New laws, investments needed to fight blight

United North CEO addresses Rotary Club

8/12/2014
BY TOM TROY
BLADE STAFF WRITER
  • n3glazer

    Glazer

    THE BLADE
    Buy This Image

  • Glazer
    Glazer

    Ridding Toledo of blight is going to require enacting new laws and making targeted investments, community development expert Terry Glazer said in a speech to the Toledo Rotary Club Monday.

    Mr. Glazer, the chief executive officer of United North Community Development Corp., said revitalizing Toledo neighborhoods is good for regional business, but he said the neighborhoods need help dealing with poverty, population loss, and perceptions about high crime and poor school quality.

    “When you have limited resources you have to target your investment,” Mr. Glazer said. “While it’s great to have Tidy Towns and try to clean up blighted areas, I believe we have to have three or four neighborhoods selected based on criteria and comprehensively invest in those areas for two or three years.”

    About 100 people were on hand for the speech at the club’s meeting in the Park Inn hotel downtown.

    United North was formed from the 2006 merger of the Lagrange and NorthRiver development corporations, which represent neighborhoods bounded by Cherry Street, the Maumee River, I-75, and Manhattan Boulevard. He said the two groups have had success building homes and coordinating $34 million in investment in the past five years.

    But he said the area population has declined in the last decade by 25 percent to less than 20,000 people. Market values have “really decreased particularly since this recent recession.”

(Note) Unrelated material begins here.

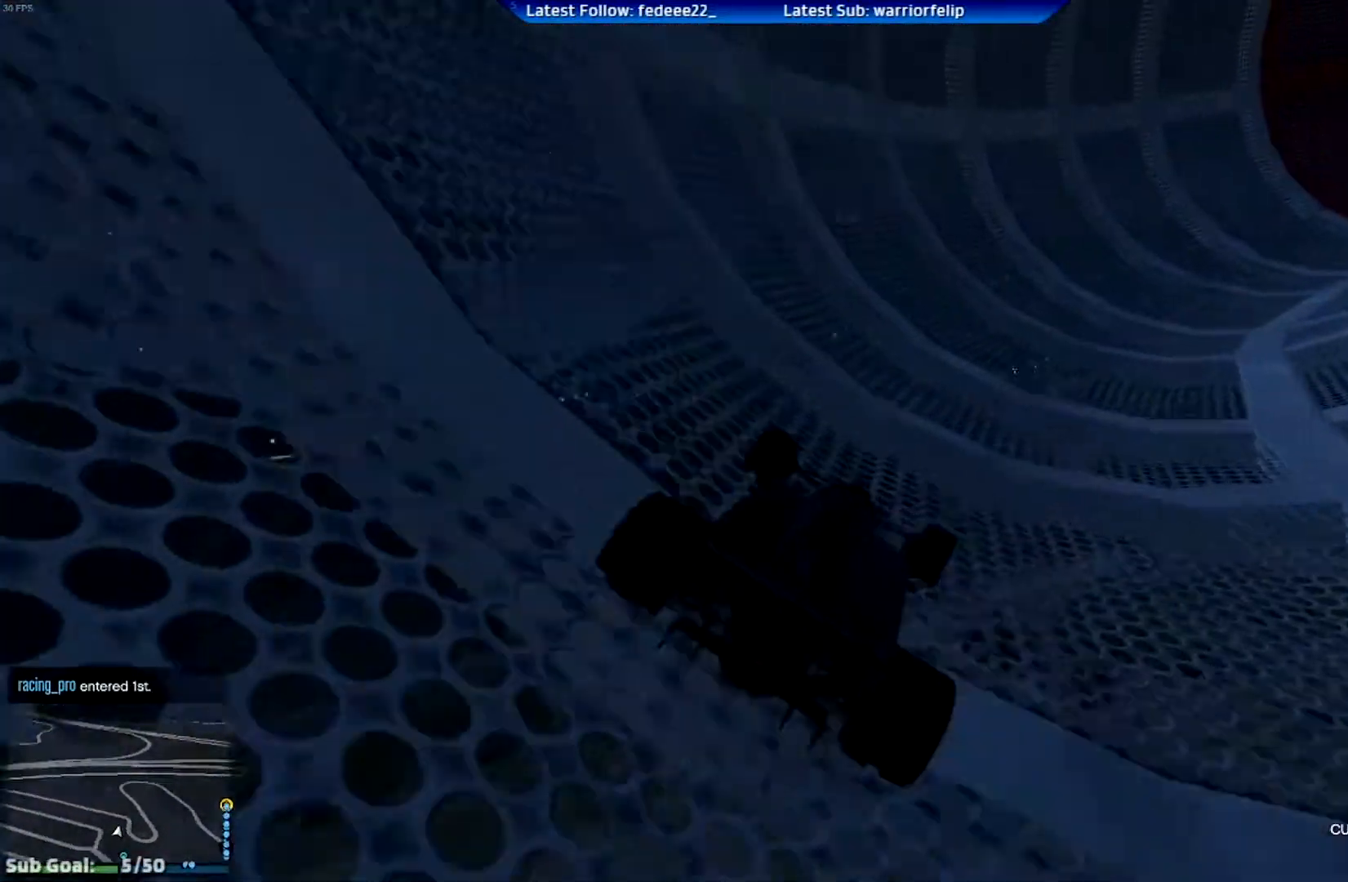
{"buttons": ["R2"], "left_stick": "right", "right_stick": "center", "events": [[183, "left_stick", "center"], [400, "left_stick", "right"]]}
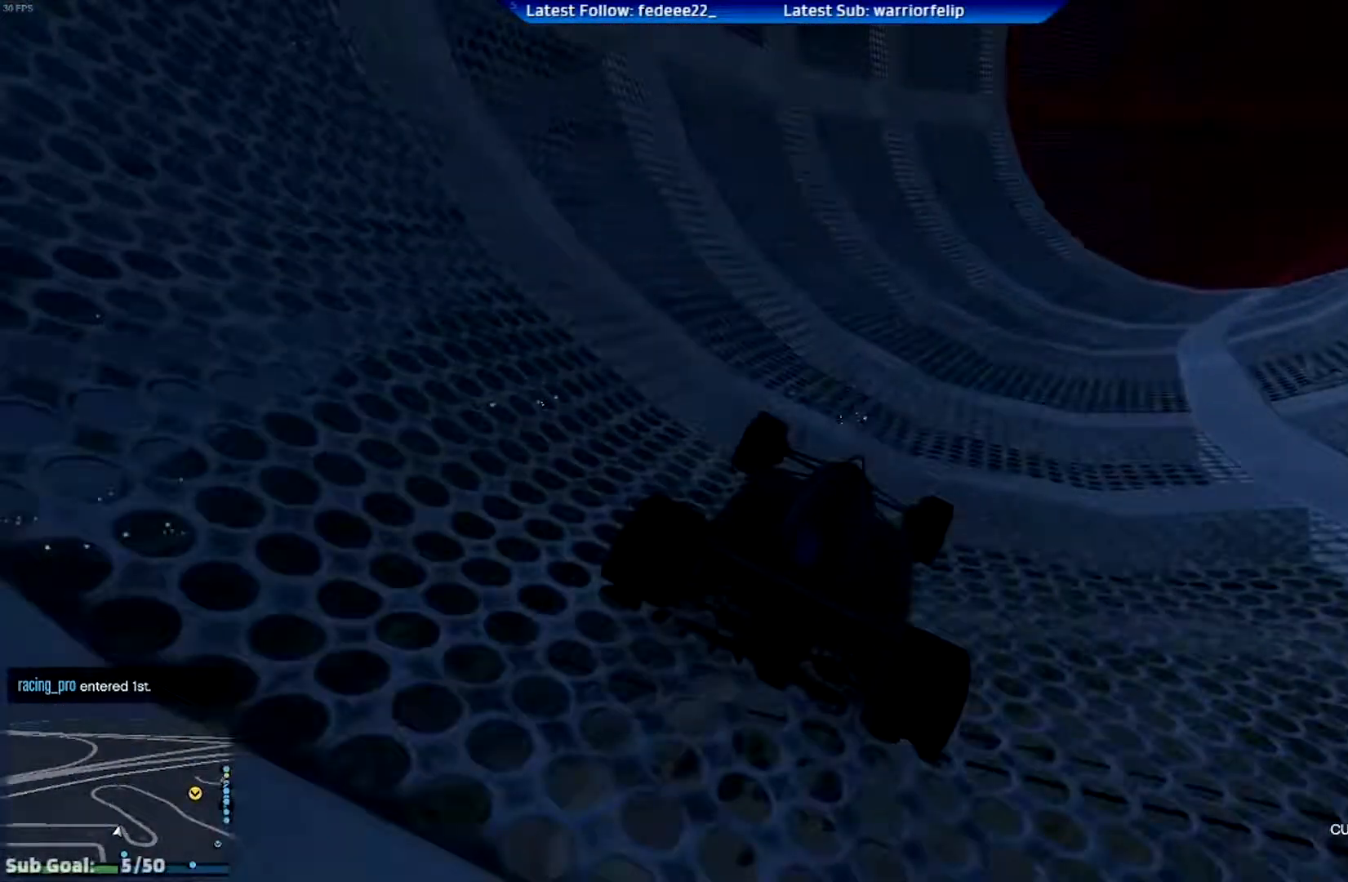
{"buttons": ["R2"], "left_stick": "center", "right_stick": "center", "events": [[100, "left_stick", "center"], [334, "left_stick", "right"], [484, "left_stick", "center"]]}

    Among the solutions Mr. Glazer urged is to select three or four promising neighborhoods and focus investment in them over a long period. He said the program Neighborhood In Bloom in Richmond, Va., has paid off with improved property values in the neighborhoods selected.

    “Elected officials are reluctant to target a bulk of resources to just a few areas. They want to spread everything out,” he said.

    He also urged adoption of an ordinance requiring nonowner-occupied housing to be brought up to a habitable level before it can be sold — an idea the CDCs tried unsuccessfully to enact nine years ago.

    “There are people on the West Coast and elsewhere, sight unseen, buying some of our properties in our city with no intention of investing in those properties,” Mr. Glazer said.

    And he urged adoption of a more regional form of government, citing the example of Indianapolis, which formed a city-county government and now is ranked high on site-selection lists and Forbes’ list of best places for business and careers.

    A native of New York City, Mr. Glazer came to Toledo in 1978 and has been head of the Lagrange and United North organizations for 25 years. He served two terms on the Toledo Board of Education.